0x000000000800060a in throw_segment_fault () at segmentFaultThrower.c:5
5               *x = 5;

Running bt will now print source code lines in the stack trace

1
2
3
(gdb) bt
#0  0x000000000800060a in throw_segment_fault () at segmentFaultThrower.c:5
#1  0x0000000008000621 in main () at segmentFaultThrower.c:10

If segfaults happen when P/Invoking a function, it is not necessarily because of null pointers!

The new 32-bit pager that I mentioned at the beginning, was using P/Invokes to C code that was used to access operating-system APIs, such as memory-mapping related functions.

I made sure to compile the C library with -g flag and ran RavenDB with GDB attached. I saw the following output (notice the output of bt command):

1
2
3
4
5
6
7
Thread 1 "Raven.Server" received signal SIGSEGV, Segmentation fault.
rvn_mmap_file (sz=65536, flags=<optimized out>, handle=0x0, offset=9151260362719350484, addr=0xe6f2ebb, detailed_error_code=0x76af562c <vtable for InlinedCallFrame+8>) at src/posix/mapping.c:421
421         *addr = rvn_mmap(NULL, sz, PROT_READ | PROT_WRITE, mmap_flags, mfh->fd, offset);
(gdb) bt
#0  rvn_mmap_file (sz=65536, flags=<optimized out>, handle=0x0, offset=9151260362719350484, addr=0xe6f2ebb, detailed_error_code=0x76af562c <vtable for InlinedCallFrame+8>) at src/posix/mapping.c:421
#1  0x513da610 in ?? ()
Backtrace stopped: previous frame identical to this frame (corrupt stack?)
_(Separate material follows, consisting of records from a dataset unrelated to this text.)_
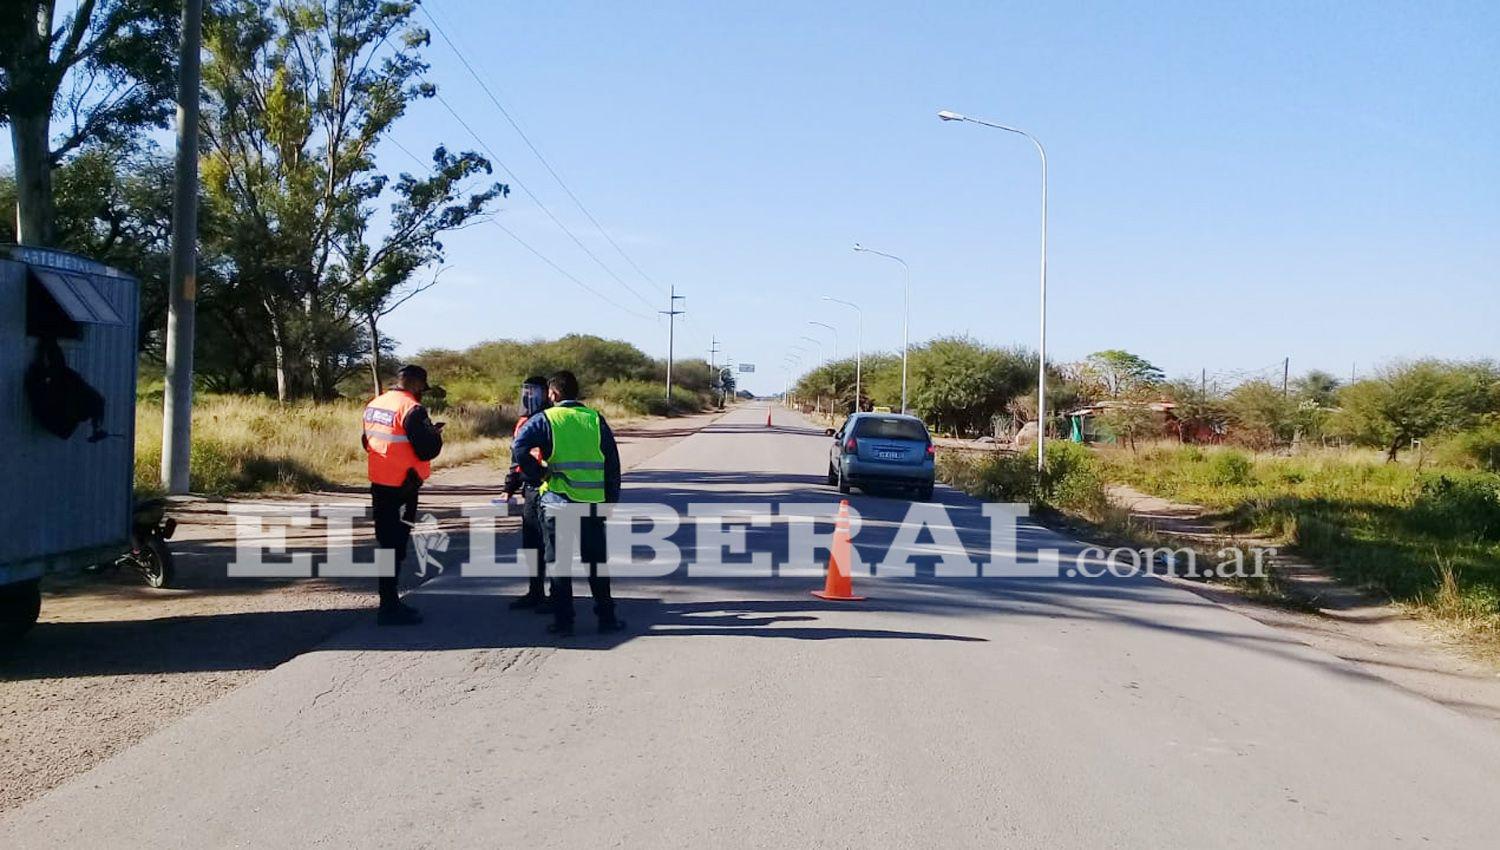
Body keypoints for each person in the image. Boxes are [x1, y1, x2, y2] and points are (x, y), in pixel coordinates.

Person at [511, 370, 625, 636]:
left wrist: (537, 473)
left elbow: (518, 448)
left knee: (559, 562)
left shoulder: (545, 419)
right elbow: (612, 465)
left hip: (556, 502)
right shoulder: (595, 420)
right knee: (596, 562)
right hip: (593, 503)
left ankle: (564, 622)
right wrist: (610, 500)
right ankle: (606, 619)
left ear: (554, 394)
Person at [362, 365, 444, 626]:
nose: (422, 392)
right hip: (402, 487)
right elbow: (427, 450)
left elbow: (366, 441)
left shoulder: (376, 403)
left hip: (380, 483)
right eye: (422, 386)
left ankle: (390, 601)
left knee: (386, 543)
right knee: (394, 547)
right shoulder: (412, 408)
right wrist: (435, 435)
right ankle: (388, 607)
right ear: (415, 383)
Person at [503, 376, 551, 611]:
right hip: (530, 487)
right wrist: (509, 486)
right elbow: (516, 459)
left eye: (535, 392)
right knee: (532, 543)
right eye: (526, 392)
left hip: (550, 487)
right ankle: (536, 591)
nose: (529, 397)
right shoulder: (523, 421)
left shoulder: (551, 418)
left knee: (551, 543)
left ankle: (557, 594)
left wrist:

Such output looked weird to me, especially the corrupt stack part, so I looked at the relevant code.
The P/Invoke call in C# part looked like this:

1
2
3
4
5
var rc = rvn_mmap_file(size, 
  _copyOnWriteMode ? MmapOptions.CopyOnWrite : MmapOptions.None, 
  _handle, offset, 
  out var startingBaseAddressPtr,
  out var errorCode);

In the C part, rvn_mmap_file() signature looks like this:

1
EXPORT int32_t rvn_mmap_file(int64_t sz, int64_t flags, void *handle, int64_t offset, void **addr, int32_t *detailed_error_code)

In this case, int64_t is a typedef for long long and int32_t is a typedef for int.

The first thing I noticed is that the handle parameter value is 0 (which means null pointer) and the offset parameter has unreasonably large value.
In C# code, by the point the rvn_mmap_file() is invoked, _handle is guaranteed to have a value (otherwise the code would have failed earlier). Together with corrupt stack notification from GDB while executing the bt command, I suspected that some offsets are wrong, since the segfault happens when invoking rvn_mmap_file() itself.

After looking some more at the code, I noticed that the flags parameter is int64_t and the definition of the corresponding flags enum in C# looks like this:

1
2
3
4
5
6
7
[Flags]
public enum MmapOptions
{
   None = 0,
   CopyOnWrite = (1 << 0),
   DeleteOnClose = (1 << 1),
}

Since in C# enums are of System.Int32 type, this in fact was the issue. The fix was simply to change the flags type so the signature became:

1
EXPORT int32_t rvn_mmap_file(int64_t sz, int32_t flags, void *handle, int64_t offset, void **addr, int32_t *detailed_error_code)

The moral of the story

Usually, segmentation faults are associated with null point dereference or other types of pointer issue, but as we can see here, this doesn’t have to be so.